Capital d’universalisation

La construction d’un monopole étatique de la violence physique et symbolique engendre inévitablement la construction d’un champ de luttes pour la captation de ce monopole et des avantages qu’il procure. Selon la thèse développée par Pierre Bourdieu, la monopolisation des ressources universelles ne peut être obtenue qu’en échange d’une soumission, au moins apparente, à « l’universel ».

En effet, le long processus de construction de la vision de l’État comme lieu de l’intérêt général et de l’universalité impose aux fonctionnaires de se référer aux valeurs de neutralité et de dévouement désintéressé au bien public. Cette référence obligée a des effets bien réels.

Les personnages officiels doivent en permanence sacrifier leurs points de vue particuliers ou égoïstes au bénéfice du point de vue universel ou, au moins, essayer de constituer leurs points de vue particuliers en point de vue universel.

L’universel bénéficie d’une reconnaissance universelle. Le sacrifice des intérêts égoïstes au profit de l’universel est reconnu universellement comme légitime. Pour Pierre Bourdieu, cela implique que les agents gagnent des profits symboliques et matériels lorsqu’ils agissent ou font mine d’agir dans le sens de l’universalisation.

Le champ bureaucratique est celui qui demande avec le plus de force la soumission à l’universel. Il est donc particulièrement favorable à l’obtention de profits d’universalisation.

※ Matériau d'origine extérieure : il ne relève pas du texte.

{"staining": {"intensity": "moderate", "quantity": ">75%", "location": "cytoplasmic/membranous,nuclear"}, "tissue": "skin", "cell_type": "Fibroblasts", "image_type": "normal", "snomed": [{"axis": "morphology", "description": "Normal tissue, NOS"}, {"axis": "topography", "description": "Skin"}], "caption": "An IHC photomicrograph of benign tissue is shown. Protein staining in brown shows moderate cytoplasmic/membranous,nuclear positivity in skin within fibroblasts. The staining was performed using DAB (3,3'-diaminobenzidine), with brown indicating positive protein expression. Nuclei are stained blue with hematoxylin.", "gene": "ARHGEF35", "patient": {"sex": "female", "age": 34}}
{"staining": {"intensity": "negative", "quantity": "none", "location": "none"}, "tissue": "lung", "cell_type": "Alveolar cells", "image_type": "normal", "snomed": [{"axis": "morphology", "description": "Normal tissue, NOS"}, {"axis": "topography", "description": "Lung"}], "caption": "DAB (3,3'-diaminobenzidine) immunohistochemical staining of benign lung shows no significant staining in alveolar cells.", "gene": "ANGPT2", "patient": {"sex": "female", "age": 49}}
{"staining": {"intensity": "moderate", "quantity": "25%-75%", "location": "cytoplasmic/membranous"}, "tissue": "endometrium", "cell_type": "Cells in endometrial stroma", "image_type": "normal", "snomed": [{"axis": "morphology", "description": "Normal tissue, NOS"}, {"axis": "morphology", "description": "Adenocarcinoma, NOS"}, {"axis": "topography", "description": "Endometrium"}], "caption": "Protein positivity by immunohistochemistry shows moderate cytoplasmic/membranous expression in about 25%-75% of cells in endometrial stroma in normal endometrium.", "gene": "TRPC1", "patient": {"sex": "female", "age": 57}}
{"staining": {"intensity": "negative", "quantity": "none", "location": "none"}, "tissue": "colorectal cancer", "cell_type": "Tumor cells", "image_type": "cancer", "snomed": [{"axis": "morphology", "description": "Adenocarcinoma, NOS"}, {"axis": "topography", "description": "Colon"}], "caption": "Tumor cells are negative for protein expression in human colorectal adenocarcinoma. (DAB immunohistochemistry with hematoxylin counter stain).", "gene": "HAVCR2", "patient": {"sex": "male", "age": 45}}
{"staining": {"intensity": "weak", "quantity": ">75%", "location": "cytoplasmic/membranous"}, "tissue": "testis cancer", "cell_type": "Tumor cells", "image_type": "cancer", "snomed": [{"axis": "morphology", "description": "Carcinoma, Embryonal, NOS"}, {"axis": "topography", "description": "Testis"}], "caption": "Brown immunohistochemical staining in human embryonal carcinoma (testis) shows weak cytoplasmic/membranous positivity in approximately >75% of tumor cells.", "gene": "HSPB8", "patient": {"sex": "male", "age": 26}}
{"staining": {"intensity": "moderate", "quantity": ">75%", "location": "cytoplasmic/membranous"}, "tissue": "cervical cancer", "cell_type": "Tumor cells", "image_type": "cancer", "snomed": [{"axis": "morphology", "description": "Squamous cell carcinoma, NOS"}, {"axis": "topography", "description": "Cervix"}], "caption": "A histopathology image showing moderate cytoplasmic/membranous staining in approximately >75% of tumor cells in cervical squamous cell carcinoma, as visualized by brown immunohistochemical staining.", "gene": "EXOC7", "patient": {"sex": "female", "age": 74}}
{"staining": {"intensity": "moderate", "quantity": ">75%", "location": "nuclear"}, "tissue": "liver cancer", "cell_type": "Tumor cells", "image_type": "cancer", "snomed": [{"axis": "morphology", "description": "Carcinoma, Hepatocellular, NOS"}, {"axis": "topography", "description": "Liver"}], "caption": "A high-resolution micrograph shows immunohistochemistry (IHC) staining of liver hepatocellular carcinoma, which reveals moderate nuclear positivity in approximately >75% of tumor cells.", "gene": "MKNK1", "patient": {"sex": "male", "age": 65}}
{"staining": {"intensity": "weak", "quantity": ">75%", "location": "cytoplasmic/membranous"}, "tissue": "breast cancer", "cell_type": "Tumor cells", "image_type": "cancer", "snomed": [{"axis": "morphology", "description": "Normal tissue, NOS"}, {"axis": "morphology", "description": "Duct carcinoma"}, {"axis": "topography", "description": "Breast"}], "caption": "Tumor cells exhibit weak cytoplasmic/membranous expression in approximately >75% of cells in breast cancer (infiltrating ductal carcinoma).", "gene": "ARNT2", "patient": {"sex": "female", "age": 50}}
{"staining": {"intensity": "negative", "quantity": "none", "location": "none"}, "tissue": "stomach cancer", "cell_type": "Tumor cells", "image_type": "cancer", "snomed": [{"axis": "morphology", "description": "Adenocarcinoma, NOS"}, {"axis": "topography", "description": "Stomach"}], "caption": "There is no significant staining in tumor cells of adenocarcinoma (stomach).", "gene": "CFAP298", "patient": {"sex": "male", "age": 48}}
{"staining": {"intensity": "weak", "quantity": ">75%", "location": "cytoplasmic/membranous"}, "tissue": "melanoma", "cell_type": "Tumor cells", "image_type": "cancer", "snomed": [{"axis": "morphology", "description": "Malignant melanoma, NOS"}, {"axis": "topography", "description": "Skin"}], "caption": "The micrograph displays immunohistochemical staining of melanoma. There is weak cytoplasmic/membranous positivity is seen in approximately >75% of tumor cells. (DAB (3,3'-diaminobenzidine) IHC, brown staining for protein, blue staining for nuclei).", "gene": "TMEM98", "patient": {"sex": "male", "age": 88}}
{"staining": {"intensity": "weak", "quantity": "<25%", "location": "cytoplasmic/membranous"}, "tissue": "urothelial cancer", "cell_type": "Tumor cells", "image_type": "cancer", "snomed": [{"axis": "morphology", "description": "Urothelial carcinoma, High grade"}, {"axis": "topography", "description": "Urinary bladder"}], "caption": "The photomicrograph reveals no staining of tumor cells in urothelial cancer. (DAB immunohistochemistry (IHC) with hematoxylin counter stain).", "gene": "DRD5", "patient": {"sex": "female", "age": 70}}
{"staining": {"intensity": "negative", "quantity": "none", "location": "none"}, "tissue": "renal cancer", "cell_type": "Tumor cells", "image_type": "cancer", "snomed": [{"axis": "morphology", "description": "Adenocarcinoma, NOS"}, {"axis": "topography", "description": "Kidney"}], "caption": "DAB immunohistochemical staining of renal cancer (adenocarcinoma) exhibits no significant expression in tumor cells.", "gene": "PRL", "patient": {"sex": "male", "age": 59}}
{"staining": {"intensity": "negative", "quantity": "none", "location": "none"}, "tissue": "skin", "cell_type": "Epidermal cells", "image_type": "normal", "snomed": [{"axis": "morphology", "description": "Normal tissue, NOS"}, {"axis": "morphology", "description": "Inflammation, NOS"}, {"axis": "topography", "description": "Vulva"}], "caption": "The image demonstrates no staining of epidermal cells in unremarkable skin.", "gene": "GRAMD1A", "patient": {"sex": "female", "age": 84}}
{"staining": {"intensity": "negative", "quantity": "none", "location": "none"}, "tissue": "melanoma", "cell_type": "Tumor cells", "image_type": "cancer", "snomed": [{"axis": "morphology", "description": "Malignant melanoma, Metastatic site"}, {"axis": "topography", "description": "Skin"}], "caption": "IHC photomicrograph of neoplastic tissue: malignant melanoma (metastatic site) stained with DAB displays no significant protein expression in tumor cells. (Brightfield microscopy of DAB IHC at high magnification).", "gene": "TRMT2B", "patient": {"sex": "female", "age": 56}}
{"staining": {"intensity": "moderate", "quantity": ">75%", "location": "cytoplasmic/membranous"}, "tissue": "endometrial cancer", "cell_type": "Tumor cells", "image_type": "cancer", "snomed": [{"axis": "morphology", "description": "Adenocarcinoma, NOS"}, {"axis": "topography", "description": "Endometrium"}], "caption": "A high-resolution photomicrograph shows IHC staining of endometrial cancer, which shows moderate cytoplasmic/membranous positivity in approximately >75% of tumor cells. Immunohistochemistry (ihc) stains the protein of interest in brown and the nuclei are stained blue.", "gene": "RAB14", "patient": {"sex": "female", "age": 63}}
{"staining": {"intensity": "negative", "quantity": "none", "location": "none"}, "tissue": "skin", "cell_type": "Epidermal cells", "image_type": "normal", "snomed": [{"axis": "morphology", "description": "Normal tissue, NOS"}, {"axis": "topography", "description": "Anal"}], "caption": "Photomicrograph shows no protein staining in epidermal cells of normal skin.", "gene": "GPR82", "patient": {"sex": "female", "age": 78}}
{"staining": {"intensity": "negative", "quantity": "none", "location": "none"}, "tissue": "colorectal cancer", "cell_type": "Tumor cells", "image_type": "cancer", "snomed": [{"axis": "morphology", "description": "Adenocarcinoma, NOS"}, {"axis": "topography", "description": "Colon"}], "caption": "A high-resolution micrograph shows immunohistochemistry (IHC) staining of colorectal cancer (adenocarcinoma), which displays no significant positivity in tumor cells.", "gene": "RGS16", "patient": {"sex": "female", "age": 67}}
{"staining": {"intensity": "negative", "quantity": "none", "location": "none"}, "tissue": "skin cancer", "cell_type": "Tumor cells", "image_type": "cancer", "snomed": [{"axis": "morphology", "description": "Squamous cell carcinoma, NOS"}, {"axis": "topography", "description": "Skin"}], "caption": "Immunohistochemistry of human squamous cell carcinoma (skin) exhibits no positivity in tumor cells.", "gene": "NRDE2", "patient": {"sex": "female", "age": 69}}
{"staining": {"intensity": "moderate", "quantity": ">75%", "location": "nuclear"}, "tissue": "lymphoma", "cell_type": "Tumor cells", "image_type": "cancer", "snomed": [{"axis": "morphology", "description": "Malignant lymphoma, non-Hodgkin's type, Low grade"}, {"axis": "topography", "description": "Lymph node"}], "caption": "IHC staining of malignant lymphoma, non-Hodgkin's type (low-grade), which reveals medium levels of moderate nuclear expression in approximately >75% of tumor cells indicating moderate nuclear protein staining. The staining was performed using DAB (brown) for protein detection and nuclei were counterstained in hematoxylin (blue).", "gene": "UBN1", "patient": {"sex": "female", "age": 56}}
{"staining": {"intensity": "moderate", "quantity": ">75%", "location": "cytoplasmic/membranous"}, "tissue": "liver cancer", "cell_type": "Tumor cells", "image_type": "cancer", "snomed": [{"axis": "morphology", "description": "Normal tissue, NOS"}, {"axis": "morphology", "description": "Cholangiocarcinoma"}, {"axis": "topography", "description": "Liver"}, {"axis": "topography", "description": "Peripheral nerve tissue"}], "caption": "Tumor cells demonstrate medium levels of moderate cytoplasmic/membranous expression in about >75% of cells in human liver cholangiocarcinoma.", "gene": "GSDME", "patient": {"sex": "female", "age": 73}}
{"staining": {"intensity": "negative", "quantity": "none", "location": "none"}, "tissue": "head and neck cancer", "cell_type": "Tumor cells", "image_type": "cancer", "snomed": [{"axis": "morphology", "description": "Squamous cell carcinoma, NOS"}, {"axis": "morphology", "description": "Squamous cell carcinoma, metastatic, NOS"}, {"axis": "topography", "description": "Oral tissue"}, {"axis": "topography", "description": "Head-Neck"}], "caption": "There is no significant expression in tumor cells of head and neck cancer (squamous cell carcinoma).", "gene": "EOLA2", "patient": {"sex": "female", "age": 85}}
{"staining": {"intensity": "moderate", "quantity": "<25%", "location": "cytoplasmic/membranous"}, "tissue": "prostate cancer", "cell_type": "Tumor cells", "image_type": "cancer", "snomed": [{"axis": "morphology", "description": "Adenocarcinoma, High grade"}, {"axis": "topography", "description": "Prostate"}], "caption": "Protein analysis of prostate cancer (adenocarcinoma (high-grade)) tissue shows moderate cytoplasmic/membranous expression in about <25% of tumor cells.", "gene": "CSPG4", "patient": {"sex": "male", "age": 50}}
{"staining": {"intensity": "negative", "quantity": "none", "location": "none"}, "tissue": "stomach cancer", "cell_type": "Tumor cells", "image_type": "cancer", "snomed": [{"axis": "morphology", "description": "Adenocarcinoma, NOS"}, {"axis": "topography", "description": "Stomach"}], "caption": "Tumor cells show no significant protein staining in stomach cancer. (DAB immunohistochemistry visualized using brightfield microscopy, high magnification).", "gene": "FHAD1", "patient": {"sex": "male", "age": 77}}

De ce fait, « le profit d’universalisation est sans doute un des moteurs historiques du progrès de l’universel ». Et donc, même si nous ne pouvons pas ignorer tous les manquements et les cas de détournements du service public à des fins personnelles, nous ne pouvons pas pour autant nier qu’il y a dans les consciences, en général, une progression de la norme qui enjoint aux agents de L’État de sacrifier leurs intérêts personnels au profit de l’intérêt général.